If fast is not fast enough: Real-time Graph Building for Microsecond Machine Learning Inference
A team of researchers from the Karlsruhe Institute of Technology (KIT) have developed a novel method for building graphs on Field-Programmable Gate Arrays (FPGAs) for machine learning applications in particle physics experiments in real time, submitted today as a preprint. The new method enables the semi-automatic generation of hardware-accelerated graph building architectures for locally constrained graphs based on formally described detector definitions. Graphs are mathematical structures that represent the relationships between objects or entities. Graph Neural Networks (GNNs) are a type of machine learning model that can learn from graph data and perform various tasks. One of these possible tasks is track finding, which is the process of reconstructing the trajectories of particles produced in collisions at particle colliders.
However, building graphs in real time for particle tracking is challenging, especially in very high background environments where several thousand detector hits are present. The conventional approach of using k-nearest neighbour algorithms to build graphs is computationally expensive and does not exploit the geometric constraints of the detector.
The researchers from KIT have proposed a new approach that uses FPGAs to build graphs in real time. FPGAs are devices that can be programmed to perform specific functions after manufacturing. They offer very high performance, parallel processing, and custom logic design capabilities.
The researchers have developed a design methodology that enables the semi-automatic generation of FPGA-based graph building architectures for locally constrained graphs. These graphs only include edges between nodes that satisfy certain geometric criteria based on the detector layout. The researchers have also defined a similarity measure to compare their approach with the k-nearest neighbour approach.
To demonstrate the feasibility of their method for particle physics applications, the researchers have implemented a case study for real-time graph building architecture for the Belle II central drift chamber using FPGAs. The Belle II experiment is one of the largest particle physics experiments in the world, located at the SuperKEKB accelerator in Japan. The experiment aims to study rare decays of B mesons and other particles to search for new physics beyond the Standard Model.

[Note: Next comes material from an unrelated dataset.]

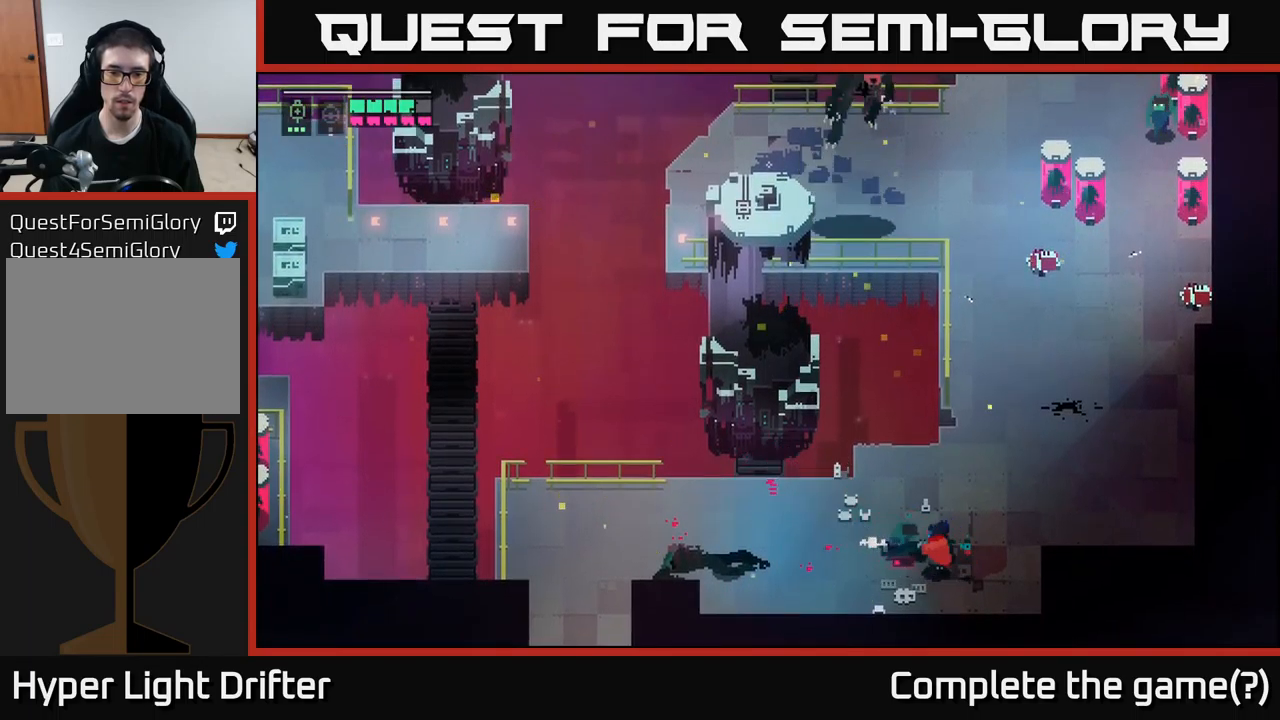
{"buttons": [], "left_stick": "right", "right_stick": "center", "events": [[50, "left_stick", "left"], [133, "X", "up"], [233, "left_stick", "center"], [417, "left_stick", "right"]]}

The researchers have shown that their FPGA-based graph building architecture is fully able to work within the hardware and software requirements of the Belle II trigger. The trigger is a system that selects interesting events from the huge amount of data produced by the collisions in real time. The researchers have also shown that their architecture achieves constant time complexity at the expense of linear space complexity, which means that it can handle any number of detector hits without slowing down, but requires more hardware utilization as the number of hits increases.
By enabling hardware-accelerated pre-processing of graphs, the researchers have paved the way for deploying novel GNNs in first level triggers of particle physics experiments. This could lead to improved performance and efficiency in particle tracking and other machine learning tasks.
This project is an interdisciplinary research project at KIT bringing together electrical engineering (Institute for Information Processing Technology, ITIV) and experimental particle physics (Institute of Experimental Particle Physics, ETP).